### PAGE EXCERPT
● ● ●

The Turkish government took example from Russia rather than from the allies; she made prodigious efforts to meet the exigency. Her first care was wisely not in the direction of the Danube. She knew that, numerous as were the Russian legions, they could not force the passage of the Balkan, and meet her in defence of her capital upon the plains of Roumelia, before the allied fleets and allied troops would secure it. She had another and more urgent danger; that pointed out by Lord Aberdeen in his despatch upon the treaty of Adrianople.
Russia might penetrate through Armenia into Asia Minor; she might, from the southern shores of the Black Sea, rundown new hosts, overrun provinces comparatively unprotected, and by another route reach the Dardanelles, and menace not only Constantinople, but the allied fleets within its waters. The divan accordingly organized an army of Asia, and with it occupied Anatolia. Selim Pasha was appointed as commander-in-chief and seraskier of the province. Had he possessed the genius of Omar Pasha, to whom the army of the Danube was committed, he might, as events have since proved, have driven the Russians from Georgia and Circassia, and freed the Caucasus from their presence. He was wholly unfit to command a division, much less an army. The Asiatic danger provided against, Omar was sent to collect and organize an army in Bulgaria, and strong reinforcements were promised to be held ready at Adrianople. Two conscriptions, of 80,000 men each, were made before the end of September; and Russia replied to these demonstrations by two enormous levies.

● ● ●

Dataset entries

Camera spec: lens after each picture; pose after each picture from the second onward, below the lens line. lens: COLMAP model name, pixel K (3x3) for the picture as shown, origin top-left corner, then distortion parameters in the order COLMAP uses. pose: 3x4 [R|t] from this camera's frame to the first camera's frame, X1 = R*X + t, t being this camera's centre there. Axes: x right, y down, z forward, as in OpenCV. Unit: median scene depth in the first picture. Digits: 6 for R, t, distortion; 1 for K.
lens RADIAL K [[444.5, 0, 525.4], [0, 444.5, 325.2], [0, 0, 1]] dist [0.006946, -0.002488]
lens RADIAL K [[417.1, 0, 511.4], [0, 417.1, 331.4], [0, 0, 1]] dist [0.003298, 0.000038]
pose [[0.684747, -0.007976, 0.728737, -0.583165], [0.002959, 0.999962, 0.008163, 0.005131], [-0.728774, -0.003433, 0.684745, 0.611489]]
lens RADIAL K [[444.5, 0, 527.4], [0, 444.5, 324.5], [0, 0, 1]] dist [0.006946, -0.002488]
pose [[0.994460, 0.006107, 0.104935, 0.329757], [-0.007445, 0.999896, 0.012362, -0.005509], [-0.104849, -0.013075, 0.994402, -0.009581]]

● ● ●

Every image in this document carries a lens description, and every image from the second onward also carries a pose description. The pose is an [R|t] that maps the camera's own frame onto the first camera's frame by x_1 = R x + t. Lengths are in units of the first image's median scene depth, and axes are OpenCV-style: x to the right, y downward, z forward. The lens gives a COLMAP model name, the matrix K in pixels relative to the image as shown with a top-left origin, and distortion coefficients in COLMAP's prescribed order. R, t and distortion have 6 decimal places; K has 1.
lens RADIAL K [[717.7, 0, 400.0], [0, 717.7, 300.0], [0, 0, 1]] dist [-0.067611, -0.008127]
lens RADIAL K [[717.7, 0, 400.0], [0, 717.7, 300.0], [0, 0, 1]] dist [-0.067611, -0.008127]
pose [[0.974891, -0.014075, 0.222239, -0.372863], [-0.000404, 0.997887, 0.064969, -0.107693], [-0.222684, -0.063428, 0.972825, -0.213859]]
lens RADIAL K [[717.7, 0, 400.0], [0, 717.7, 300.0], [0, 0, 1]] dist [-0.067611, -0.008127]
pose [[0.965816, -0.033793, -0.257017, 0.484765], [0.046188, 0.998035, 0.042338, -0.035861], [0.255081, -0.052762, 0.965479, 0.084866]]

● ● ●

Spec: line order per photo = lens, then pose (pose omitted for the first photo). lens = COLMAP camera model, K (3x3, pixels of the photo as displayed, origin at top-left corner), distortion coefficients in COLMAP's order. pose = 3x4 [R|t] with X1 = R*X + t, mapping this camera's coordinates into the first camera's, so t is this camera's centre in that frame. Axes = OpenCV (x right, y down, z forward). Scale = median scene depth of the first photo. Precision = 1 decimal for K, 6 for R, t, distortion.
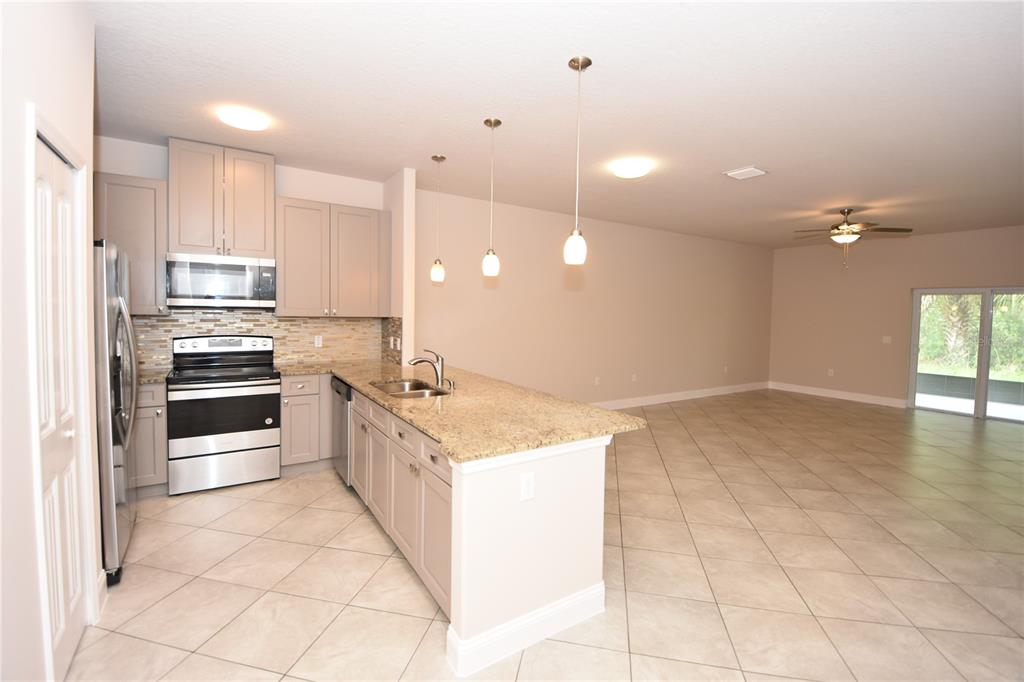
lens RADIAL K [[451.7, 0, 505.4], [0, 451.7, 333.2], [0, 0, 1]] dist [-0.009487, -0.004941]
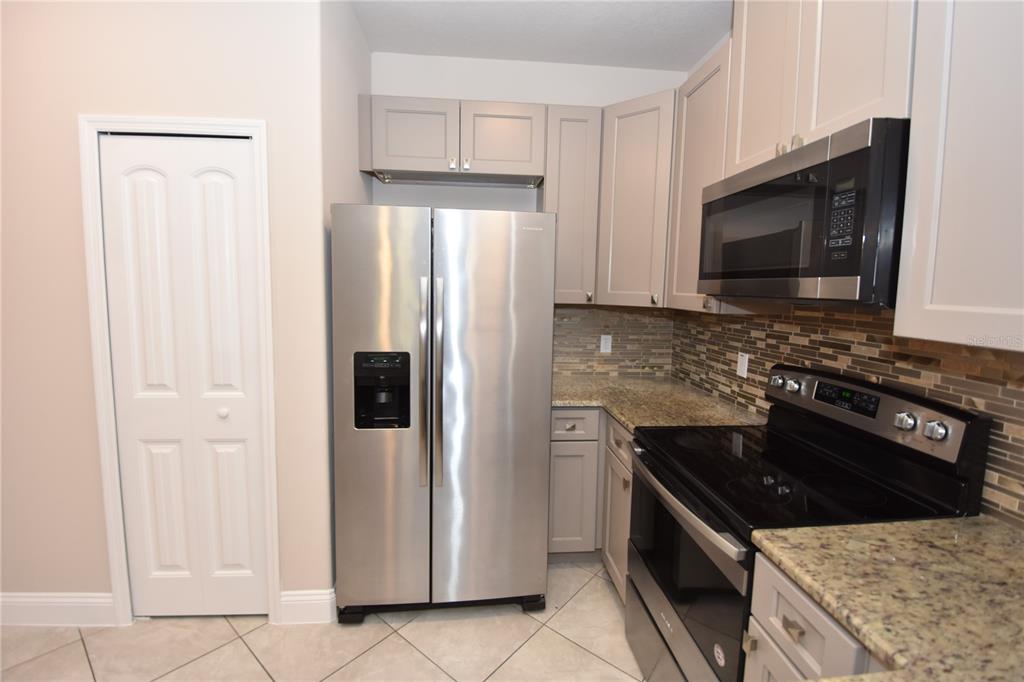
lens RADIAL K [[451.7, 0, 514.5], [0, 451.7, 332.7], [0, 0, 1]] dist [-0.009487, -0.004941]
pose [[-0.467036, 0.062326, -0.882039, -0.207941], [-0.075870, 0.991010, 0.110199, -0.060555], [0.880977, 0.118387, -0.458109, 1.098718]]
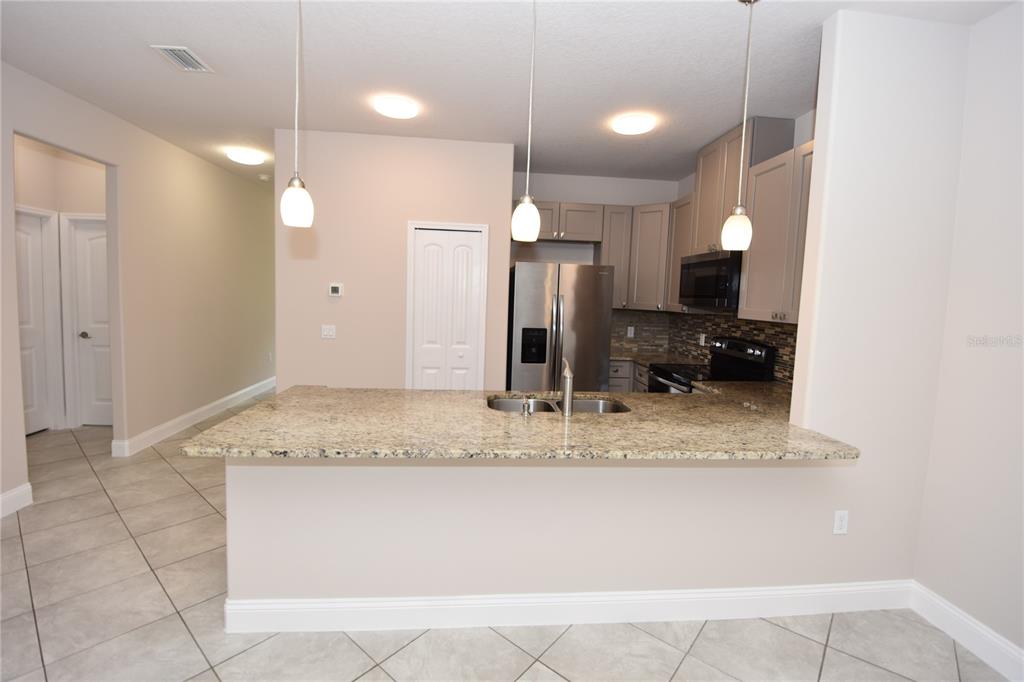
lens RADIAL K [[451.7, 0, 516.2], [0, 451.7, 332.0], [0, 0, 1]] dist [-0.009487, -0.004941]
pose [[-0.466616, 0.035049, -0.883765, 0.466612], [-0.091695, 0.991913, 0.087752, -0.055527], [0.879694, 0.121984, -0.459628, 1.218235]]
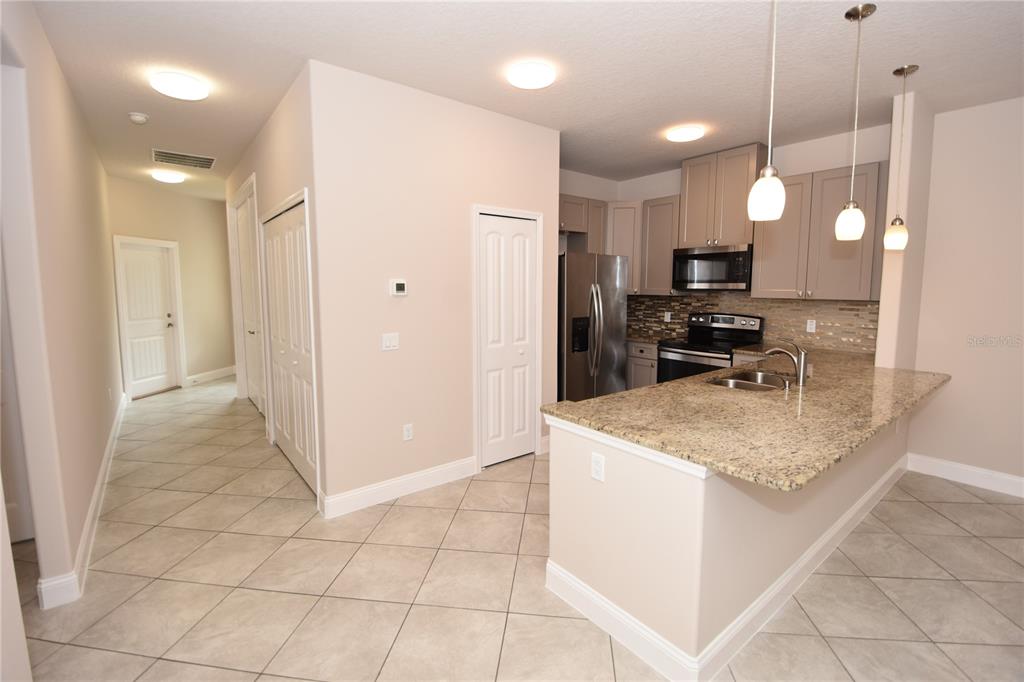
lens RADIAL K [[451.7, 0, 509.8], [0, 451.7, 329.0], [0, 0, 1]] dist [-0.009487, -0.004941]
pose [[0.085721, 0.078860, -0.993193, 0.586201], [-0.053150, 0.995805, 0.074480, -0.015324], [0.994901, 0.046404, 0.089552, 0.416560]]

● ● ●

### PROBLEMS TO SOLVE
a) In the passage on Turkey's war preparations, who was named commander-in-chief and seraskier of the province?
b) Write out everything in the passage on Turkey's war preparations from "The Turkish government" down to "treaty of Adrianople.".
The listing was drawn from a different source than the text.

### RESPONSES PER TASK
a) Selim Pasha.

b)
The Turkish government took example from Russia rather than from the allies; she made prodigious efforts to meet the exigency. Her first care was wisely not in the direction of the Danube. She knew that, numerous as were the Russian legions, they could not force the passage of the Balkan, and meet her in defence of her capital upon the plains of Roumelia, before the allied fleets and allied troops would secure it. She had another and more urgent danger; that pointed out by Lord Aberdeen in his despatch upon the treaty of Adrianople.